Mr Justice Acquah said applicants would be required to satisfy a panel of interviewers about their capacity both in terms of manpower and logistics to undertake the service of processes originating from the Court of Appeal, Supreme Court, Fast Track Courts in Accra and the Commercial Courts.
Mr Justice Acquah said the privatisation would be a pilot scheme, which would be replicated in phases nationwide depending upon the success that would be achieved at the pilot stage.
He urged well-motivated lawyers to get involved in the service of the processes and expand their existing chambers and facilities to accommodate the required number of process servers.
Mr Justice Acquah said lawyers complain a great deal about non-service of court processes and vent their frustrations on bailiffs who take unauthorised money from their clients without corresponding performance of the tasks for which such monies were paid. He, however, noted that lawyers are sometimes privy to the failure of bailiffs.
Mr Justice Acquah said non-service of court processes and other retrogressive operations of the Judiciary are the causes of the present inefficiency and ineffectiveness in the administration of Justice in the country.
He said, "I cannot permit this state of affairs to continue" and "accordingly, it is my desire and determination, as Chief Justice, to obtain maximum cooperation and active participation of the Bar Association in my efforts at modernizing and reforming the Judiciary".
Mr Justice Acquah said the main obstacle the Service is facing in the reform and modernization exercise is lack of funds.
He said the donor community is doing well but the Service cannot depend completely on donors and therefore the government must make the effort at providing substantial budgetary allocation to the Judiciary to finance the on-going reforms.
Mr Justice Acquah said it is sad that for 100 years since the establishment of Judiciary in the country, there is only one Court of Appeal cited in Accra adding that the country needs to have three more Courts of Appeal in Takoradi, Kumasi and Tamale.
He said the Parliamentary Committee, which investigated the alleged perceived corruption in the Judiciary, made adverse findings against lawyers too.
Mr Justice Acquah said there is evidence that some lawyers collude with staff and even Judges to pervert the course of justice, employ all sorts of tricks to delay the hearing of cases and even fail to attend court when they had been paid by their clients to do so.
He said what the GBA could do in these circumstances is to monitor the conduct of its members so as to expose those who are engaged in such sharp practices and then to be a watchdog on the Judiciary, and to report all conducts of corruption, incompetence and inactivity on the part of any Judge or staff.

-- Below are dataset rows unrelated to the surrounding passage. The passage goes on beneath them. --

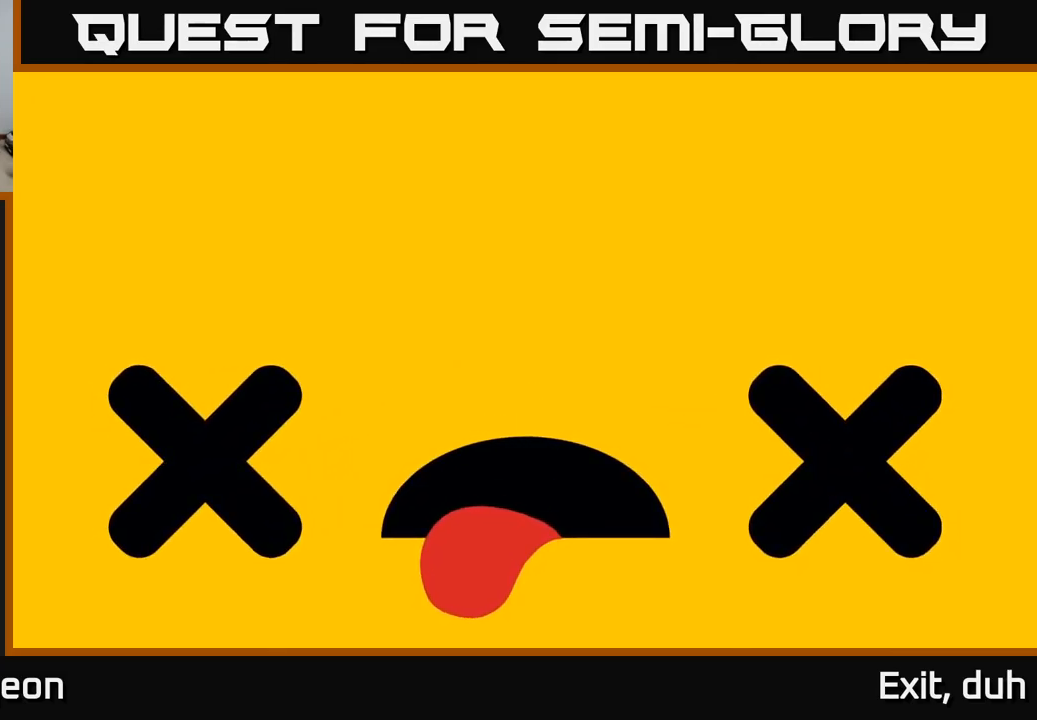
{"buttons": [], "left_stick": "center", "right_stick": "center", "events": []}
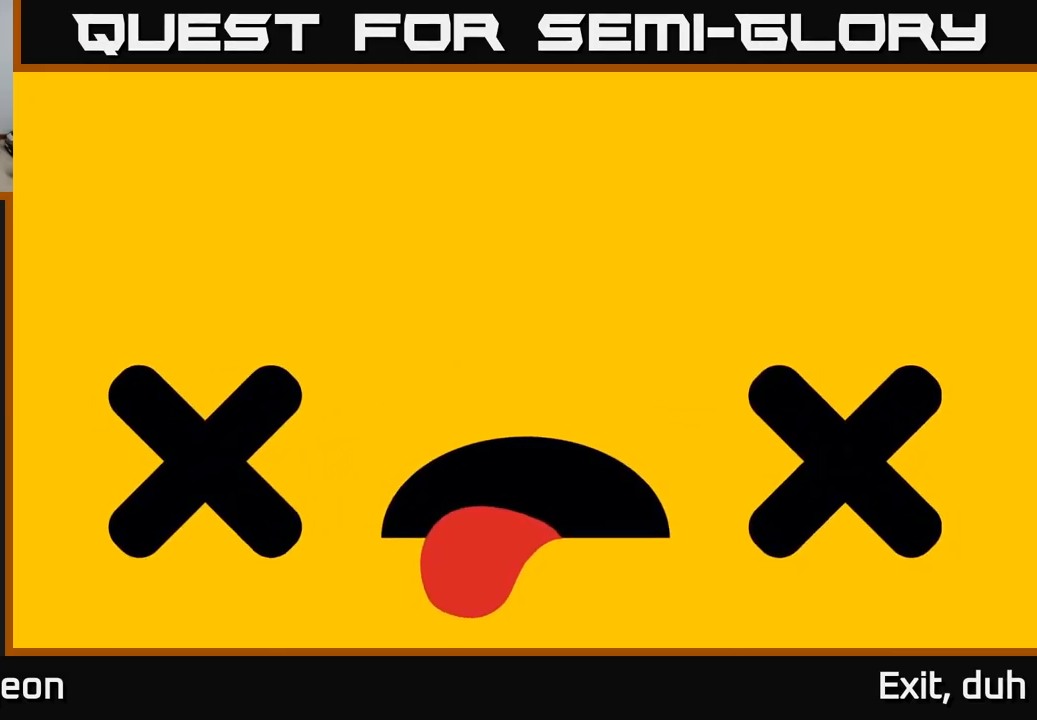
{"buttons": [], "left_stick": "center", "right_stick": "center", "events": []}
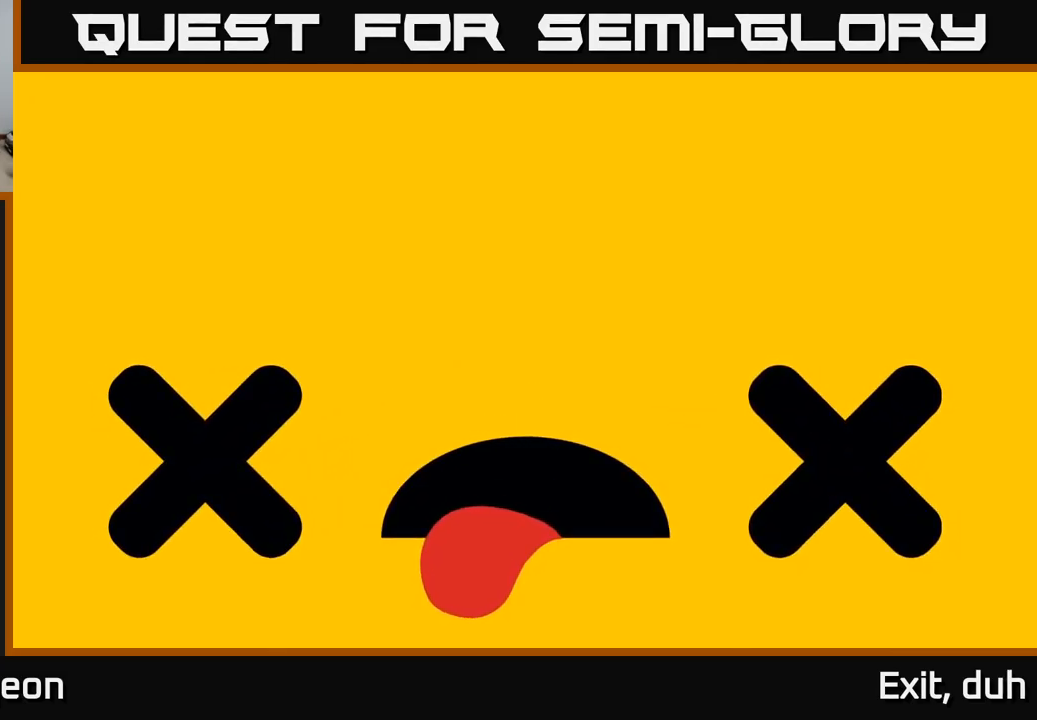
{"buttons": [], "left_stick": "center", "right_stick": "center", "events": []}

Papa Owusu-Ankomah, Attorney-General and Minister of Justice and Member of Parliament for Sekondi, said GBA owe it a duty to ensure that its members play their role in upholding the lofty principles, ideals and tenets that underpin the constitution.

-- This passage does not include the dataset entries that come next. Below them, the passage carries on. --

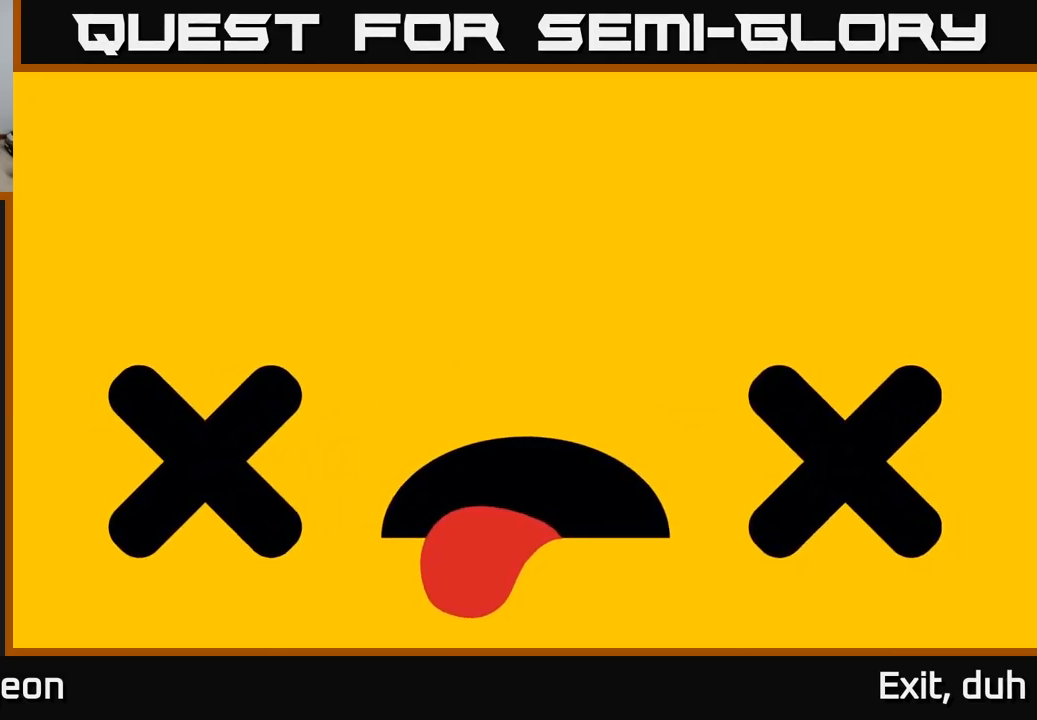
{"buttons": [], "left_stick": "center", "right_stick": "center", "events": []}
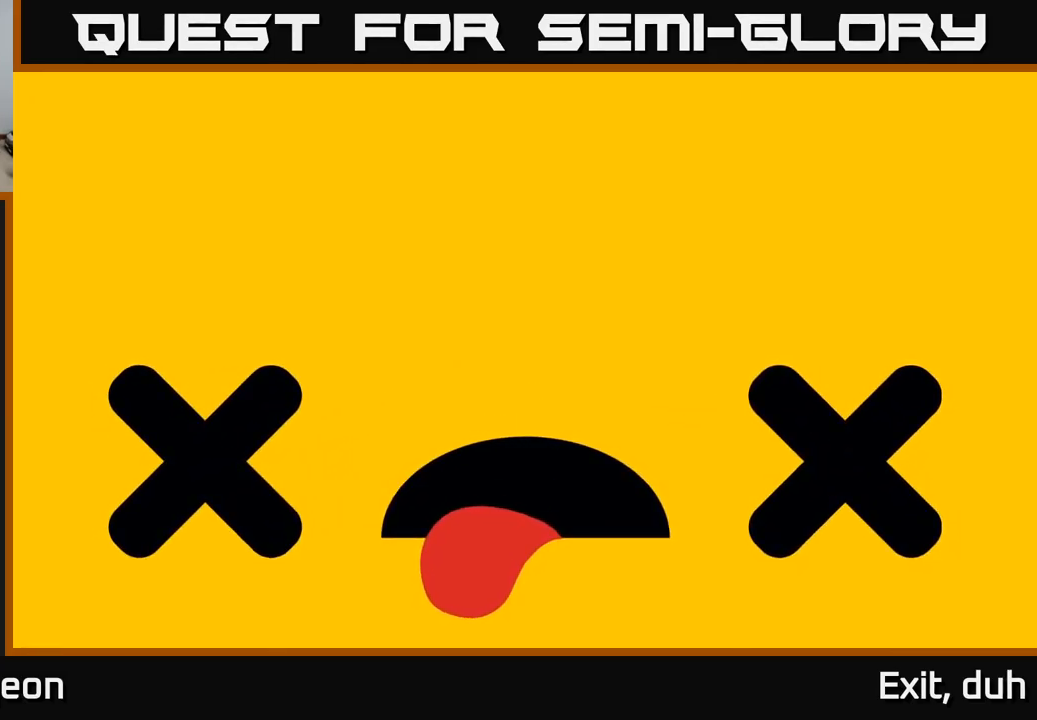
{"buttons": [], "left_stick": "center", "right_stick": "center", "events": []}
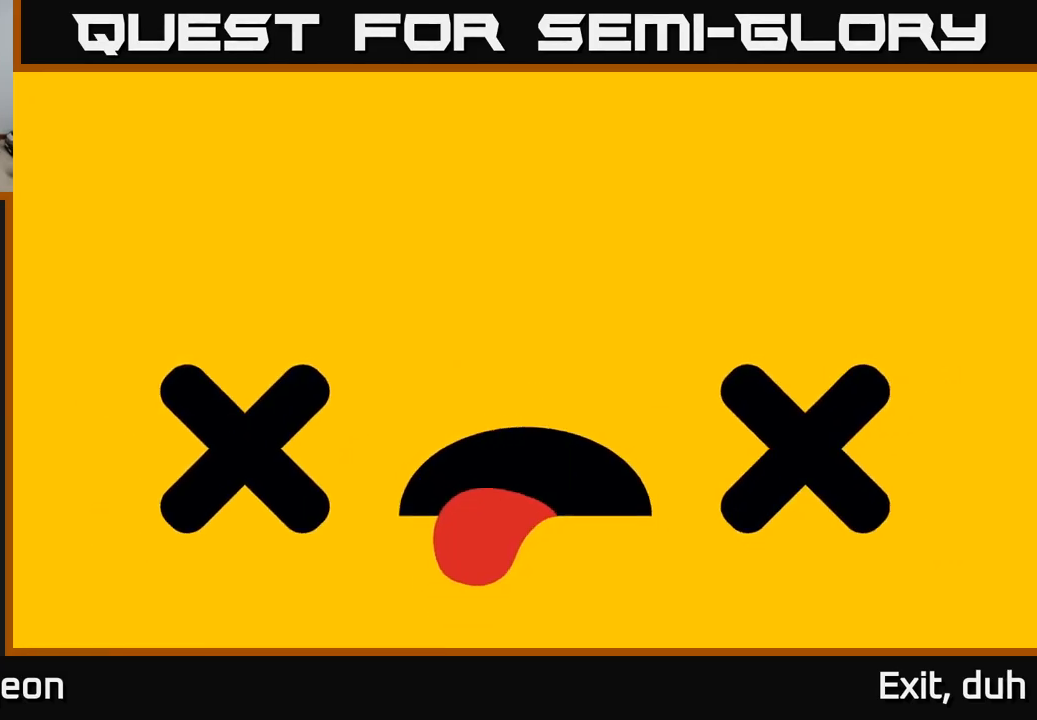
{"buttons": [], "left_stick": "center", "right_stick": "center", "events": []}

This, he said, demands high ethical standards from lawyers and to take decisions that would uplift the legal profession and would be beneficial to society in the discharge of their professional duty. Papa Owusu-Ankomah said, "As members of the legal profession, we must be guided by the oath that we took when we were called to the Bar, always bearing in mind that we ought to seek the public interest and public good which are essentially the purpose and goal of our profession".
He said one of the major challenges facing the legal profession in Ghana is to overcome the wrong perception held by some people of lawyers as being insular, self-seeking and avaricious, helping the financially and socially powerful in society to the detriment of the poor and vulnerable.
In this direction, he commended the Bar for selecting the theme for the conference because the time has come for the profession in Ghana to focus its attention on offering pro bono services to members of communities whose economic rights are being adversely affected by business activities of corporate bodies in their area.
Papa Owusu-Ankomah said while this may involve offering legal service advice and vindicating those rights it must be borne in mind that it need not necessarily involve litigation, adding mediatory and conciliatory efforts should be the rule rather than the exception. He said lawyers representing such corporate bodies must encourage them through legal advice to be alive to their social responsibility, particularly as it affects the economic rights of persons whom they employ or owners of land or residents in the areas where they carry on their business activities.
Papa Owusu-Ankomah said, "this will be assisting the state in achieving the economic objectives imposed on it by Article 36 of the Constitution".
Mr Paul Adu-Gyamfi, National President of GBA, announced that the conference is to donate to the Cape Coast School for the Deaf as the association's contribution towards the running of the school.